- **Problem**: Give back exactly the lines of the entries below from the line with "and Sam Lesson." to the line with "crypto long term.", inclusive, and only those.

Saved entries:
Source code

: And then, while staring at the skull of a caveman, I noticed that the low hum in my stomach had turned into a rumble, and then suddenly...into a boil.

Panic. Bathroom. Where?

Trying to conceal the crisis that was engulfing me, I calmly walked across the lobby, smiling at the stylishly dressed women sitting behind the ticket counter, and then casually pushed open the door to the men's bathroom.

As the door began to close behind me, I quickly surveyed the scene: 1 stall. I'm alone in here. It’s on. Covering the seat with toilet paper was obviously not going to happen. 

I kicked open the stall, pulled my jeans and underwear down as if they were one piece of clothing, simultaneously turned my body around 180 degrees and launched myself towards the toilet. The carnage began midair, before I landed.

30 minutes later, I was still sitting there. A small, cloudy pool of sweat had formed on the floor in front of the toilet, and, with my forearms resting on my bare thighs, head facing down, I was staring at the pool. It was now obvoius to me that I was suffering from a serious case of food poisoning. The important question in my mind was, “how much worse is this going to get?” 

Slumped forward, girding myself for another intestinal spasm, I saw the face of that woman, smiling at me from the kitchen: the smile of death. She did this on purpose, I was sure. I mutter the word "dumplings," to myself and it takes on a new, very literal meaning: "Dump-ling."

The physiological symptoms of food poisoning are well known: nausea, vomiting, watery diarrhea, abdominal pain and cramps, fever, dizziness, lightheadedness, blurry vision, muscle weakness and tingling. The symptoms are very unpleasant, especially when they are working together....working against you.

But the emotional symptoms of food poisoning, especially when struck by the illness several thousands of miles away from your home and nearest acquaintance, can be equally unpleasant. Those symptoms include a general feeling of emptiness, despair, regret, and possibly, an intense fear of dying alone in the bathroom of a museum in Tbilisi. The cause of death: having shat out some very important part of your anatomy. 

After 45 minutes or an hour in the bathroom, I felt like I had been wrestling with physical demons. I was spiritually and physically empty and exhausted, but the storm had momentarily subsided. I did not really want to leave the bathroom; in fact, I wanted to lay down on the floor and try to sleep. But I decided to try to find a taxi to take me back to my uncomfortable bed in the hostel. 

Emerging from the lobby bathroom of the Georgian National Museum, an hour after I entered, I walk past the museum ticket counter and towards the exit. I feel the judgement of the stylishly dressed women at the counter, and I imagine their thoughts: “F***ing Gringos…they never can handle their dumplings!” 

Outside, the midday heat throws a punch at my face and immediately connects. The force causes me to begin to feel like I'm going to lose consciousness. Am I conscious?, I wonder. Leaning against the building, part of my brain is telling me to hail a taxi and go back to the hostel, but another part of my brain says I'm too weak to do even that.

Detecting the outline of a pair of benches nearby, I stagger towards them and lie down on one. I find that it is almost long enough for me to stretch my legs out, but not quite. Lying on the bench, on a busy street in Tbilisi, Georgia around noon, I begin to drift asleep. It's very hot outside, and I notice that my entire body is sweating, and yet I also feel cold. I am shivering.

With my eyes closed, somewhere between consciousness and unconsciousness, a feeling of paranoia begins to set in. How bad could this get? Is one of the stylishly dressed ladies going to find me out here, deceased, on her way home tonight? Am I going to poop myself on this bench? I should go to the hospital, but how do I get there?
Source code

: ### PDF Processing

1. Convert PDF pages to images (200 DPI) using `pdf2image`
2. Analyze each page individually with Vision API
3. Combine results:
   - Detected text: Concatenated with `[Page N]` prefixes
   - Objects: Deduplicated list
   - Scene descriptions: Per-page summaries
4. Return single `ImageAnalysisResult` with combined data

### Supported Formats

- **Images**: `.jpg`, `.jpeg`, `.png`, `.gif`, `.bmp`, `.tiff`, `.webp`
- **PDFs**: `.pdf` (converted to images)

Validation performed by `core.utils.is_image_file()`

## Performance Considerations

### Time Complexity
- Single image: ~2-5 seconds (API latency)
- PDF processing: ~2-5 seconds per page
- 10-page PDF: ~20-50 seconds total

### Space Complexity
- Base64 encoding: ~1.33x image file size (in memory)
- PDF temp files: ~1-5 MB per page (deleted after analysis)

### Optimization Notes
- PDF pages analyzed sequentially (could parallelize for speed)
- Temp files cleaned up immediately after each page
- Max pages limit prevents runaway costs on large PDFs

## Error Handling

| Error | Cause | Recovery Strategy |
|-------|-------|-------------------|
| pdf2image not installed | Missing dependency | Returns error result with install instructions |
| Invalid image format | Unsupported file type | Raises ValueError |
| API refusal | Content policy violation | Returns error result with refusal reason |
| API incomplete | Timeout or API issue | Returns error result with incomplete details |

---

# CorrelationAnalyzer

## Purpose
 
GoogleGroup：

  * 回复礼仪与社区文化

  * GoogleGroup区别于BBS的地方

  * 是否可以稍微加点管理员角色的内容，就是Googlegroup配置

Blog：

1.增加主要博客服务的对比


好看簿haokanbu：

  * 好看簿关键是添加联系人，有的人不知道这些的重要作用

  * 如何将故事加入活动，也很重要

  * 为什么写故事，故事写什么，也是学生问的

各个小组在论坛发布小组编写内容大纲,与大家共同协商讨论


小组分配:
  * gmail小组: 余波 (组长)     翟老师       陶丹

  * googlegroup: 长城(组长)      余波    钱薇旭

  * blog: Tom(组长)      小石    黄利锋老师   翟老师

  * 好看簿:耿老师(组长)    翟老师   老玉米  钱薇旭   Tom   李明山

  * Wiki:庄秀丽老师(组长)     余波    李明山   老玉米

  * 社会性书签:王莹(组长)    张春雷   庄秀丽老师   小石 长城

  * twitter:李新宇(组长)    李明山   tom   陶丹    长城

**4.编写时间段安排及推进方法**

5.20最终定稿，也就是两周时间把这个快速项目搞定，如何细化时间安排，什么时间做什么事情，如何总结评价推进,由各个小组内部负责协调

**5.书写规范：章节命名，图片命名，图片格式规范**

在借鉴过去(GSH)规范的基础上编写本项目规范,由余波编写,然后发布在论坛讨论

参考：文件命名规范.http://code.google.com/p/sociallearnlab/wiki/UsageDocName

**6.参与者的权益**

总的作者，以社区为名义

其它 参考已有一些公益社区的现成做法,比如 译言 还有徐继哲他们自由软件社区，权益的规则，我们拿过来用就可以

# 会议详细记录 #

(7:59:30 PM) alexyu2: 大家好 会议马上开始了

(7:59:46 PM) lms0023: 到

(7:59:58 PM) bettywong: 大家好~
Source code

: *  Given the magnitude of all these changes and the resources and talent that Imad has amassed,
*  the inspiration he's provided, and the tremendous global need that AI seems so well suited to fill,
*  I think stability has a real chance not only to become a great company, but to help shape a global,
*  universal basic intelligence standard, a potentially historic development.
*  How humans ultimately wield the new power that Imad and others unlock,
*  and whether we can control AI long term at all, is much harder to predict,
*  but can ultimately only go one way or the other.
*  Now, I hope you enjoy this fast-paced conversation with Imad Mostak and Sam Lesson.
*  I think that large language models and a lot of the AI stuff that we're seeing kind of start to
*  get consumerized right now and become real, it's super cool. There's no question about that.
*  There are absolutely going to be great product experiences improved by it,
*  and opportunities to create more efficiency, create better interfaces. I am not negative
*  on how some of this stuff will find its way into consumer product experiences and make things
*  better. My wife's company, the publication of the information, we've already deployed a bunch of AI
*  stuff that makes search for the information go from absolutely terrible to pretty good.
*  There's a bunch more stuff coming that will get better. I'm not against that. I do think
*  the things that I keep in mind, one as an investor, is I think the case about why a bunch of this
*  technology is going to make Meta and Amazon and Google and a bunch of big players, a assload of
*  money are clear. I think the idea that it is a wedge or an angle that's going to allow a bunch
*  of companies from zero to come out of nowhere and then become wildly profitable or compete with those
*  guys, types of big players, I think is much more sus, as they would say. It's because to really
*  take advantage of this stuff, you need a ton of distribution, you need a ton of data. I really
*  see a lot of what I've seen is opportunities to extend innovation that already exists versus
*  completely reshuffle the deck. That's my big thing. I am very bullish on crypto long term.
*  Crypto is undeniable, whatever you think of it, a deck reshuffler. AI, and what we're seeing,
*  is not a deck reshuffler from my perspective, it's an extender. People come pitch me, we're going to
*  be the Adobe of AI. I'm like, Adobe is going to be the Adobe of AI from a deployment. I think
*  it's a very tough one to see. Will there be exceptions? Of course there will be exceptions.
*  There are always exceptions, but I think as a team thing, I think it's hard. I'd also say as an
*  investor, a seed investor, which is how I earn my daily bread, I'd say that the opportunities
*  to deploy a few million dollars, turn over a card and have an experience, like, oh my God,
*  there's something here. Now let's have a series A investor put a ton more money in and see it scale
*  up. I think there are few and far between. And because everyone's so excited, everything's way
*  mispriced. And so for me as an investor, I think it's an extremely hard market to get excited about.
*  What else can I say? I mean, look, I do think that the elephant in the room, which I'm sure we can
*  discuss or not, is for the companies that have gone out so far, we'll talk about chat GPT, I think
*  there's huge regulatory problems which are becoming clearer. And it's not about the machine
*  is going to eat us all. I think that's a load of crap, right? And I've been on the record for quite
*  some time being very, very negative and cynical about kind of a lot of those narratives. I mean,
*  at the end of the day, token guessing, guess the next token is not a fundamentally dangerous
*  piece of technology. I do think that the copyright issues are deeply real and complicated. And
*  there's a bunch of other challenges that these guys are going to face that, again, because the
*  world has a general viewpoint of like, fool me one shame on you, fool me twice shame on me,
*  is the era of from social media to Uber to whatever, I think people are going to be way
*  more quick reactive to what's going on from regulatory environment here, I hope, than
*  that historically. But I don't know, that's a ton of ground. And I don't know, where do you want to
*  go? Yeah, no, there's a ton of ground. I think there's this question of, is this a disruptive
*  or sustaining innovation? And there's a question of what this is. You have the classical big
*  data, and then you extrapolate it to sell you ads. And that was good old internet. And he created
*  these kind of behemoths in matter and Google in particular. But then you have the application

- **Answer for the task**:
*  Now, I hope you enjoy this fast-paced conversation with Imad Mostak and Sam Lesson.
*  I think that large language models and a lot of the AI stuff that we're seeing kind of start to
*  get consumerized right now and become real, it's super cool. There's no question about that.
*  There are absolutely going to be great product experiences improved by it,
*  and opportunities to create more efficiency, create better interfaces. I am not negative
*  on how some of this stuff will find its way into consumer product experiences and make things
*  better. My wife's company, the publication of the information, we've already deployed a bunch of AI
*  stuff that makes search for the information go from absolutely terrible to pretty good.
*  There's a bunch more stuff coming that will get better. I'm not against that. I do think
*  the things that I keep in mind, one as an investor, is I think the case about why a bunch of this
*  technology is going to make Meta and Amazon and Google and a bunch of big players, a assload of
*  money are clear. I think the idea that it is a wedge or an angle that's going to allow a bunch
*  of companies from zero to come out of nowhere and then become wildly profitable or compete with those
*  guys, types of big players, I think is much more sus, as they would say. It's because to really
*  take advantage of this stuff, you need a ton of distribution, you need a ton of data. I really
*  see a lot of what I've seen is opportunities to extend innovation that already exists versus
*  completely reshuffle the deck. That's my big thing. I am very bullish on crypto long term.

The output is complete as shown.